He definitely had plans to marry Joanna of Portugal. Any foreign princess would have made sense, really, because she secured for him a heady political alliance.
EoY would have brought him the advantage of uniting Richard and the Woodvilles. Tudor could also not lay any claim to her that way, and neither could any other man who held designs on the throne. There was, after all, only one Yorkist heiress in all England (excluding her sisters, of course), and it was Elizabeth of York. Margaret of Warwick was certainly another, but the daughter of a former king holds more obvious power than the daughter of a prince or duke.
As for the law that declared her a bastard? Even if it were the law, do you think she was treated as a bastard by her contemporaries, that is, on a regular basis? She had been a princess her whole life. A law does not necessarily change the mindset of the people who saw her, received her, interacted with her. Titulus Regius was conceived for the purpose of putting aside Edward IV's sons and giving Richard way to the throne. The princes in the tower were likely dead, and if not that, dead in name and by practical terms anyway. His marriage with Elizabeth of York would have united the House of York and given him the heirs he so desperately needed after the death of his son, Edward, Prince of Wales.

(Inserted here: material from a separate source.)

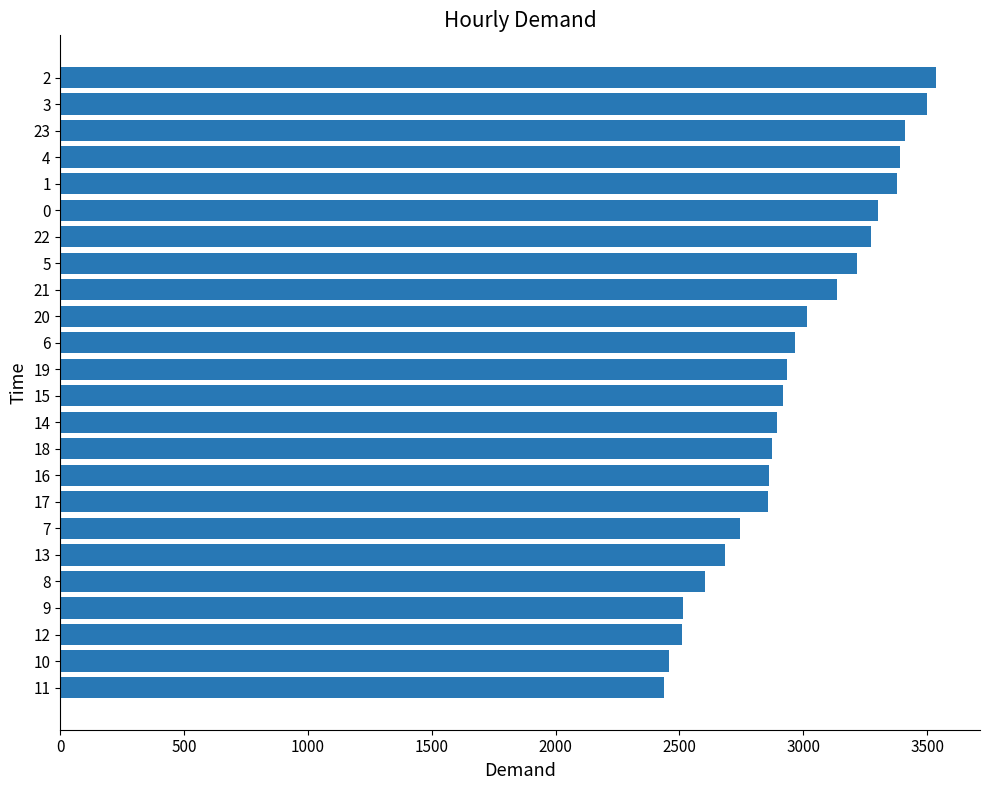

What is the average value?

2976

The people seeing him wed the sister of Edward V and Richard, Duke of York could have also steered them away from the notion that Richard III was responsible for the young princes' deaths. Elizabeth of York would have been attracted to the option because, naturally, she would have been queen. She would have the opportunity to exit the sanctuary she had spent the recent years of her life in and be honored at court. It was her natural home, having been born and bred a princess.

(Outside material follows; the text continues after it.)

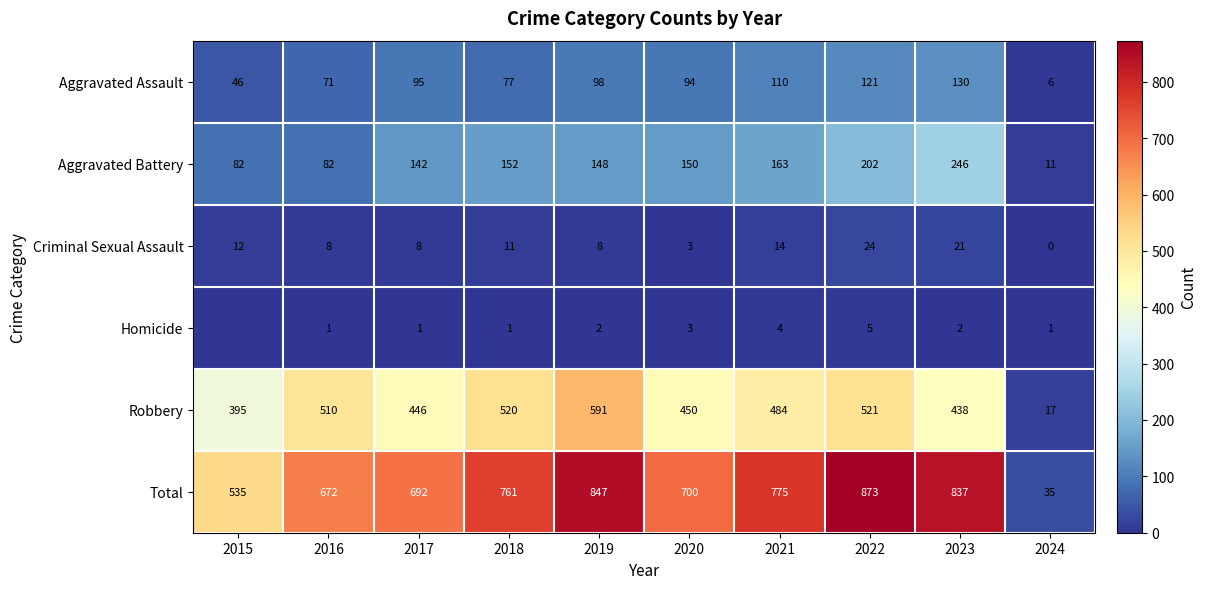

At which label is Robbery closest to 304?

2015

A foreign alliance would have been likelier still, but Richard also had the challenge of uniting England. His own house of York was tragically, fatally divided, and to salvage that he may have considered marrying his greatest enemy's niece, the daughter of a Woodville. Of all the internal headaches he had, it would have been one less if he had only to deal with his traditional enemy, Lancaster, and not the fervently ambitious Woodville clan.